----- GIVEN RECORDS
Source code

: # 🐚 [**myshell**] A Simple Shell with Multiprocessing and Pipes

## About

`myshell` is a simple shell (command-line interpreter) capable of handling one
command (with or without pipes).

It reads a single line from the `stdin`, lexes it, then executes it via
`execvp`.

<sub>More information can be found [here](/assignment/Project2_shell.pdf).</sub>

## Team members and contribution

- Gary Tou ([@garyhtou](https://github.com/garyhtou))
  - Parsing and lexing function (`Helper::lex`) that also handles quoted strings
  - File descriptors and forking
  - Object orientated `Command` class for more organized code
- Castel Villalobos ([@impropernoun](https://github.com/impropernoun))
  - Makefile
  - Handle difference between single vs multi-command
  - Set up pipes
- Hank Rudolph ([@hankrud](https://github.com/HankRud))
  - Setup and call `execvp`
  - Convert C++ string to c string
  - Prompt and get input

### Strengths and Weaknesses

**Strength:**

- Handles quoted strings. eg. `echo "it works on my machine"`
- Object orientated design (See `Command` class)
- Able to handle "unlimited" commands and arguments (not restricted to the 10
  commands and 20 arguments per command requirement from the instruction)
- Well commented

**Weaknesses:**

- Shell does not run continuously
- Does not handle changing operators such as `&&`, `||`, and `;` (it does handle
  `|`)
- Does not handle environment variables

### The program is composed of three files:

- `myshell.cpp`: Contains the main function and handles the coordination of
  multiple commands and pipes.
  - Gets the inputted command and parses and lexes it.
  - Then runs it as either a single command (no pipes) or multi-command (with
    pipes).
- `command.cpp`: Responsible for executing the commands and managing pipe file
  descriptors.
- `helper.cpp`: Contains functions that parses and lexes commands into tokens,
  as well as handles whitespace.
----------
> [WORK ORDER] Please return all lines in the material above that include the word "orientated".

> [SOLUTION TO THIS PROBLEM]
  - Object orientated `Command` class for more organized code
- Object orientated design (See `Command` class)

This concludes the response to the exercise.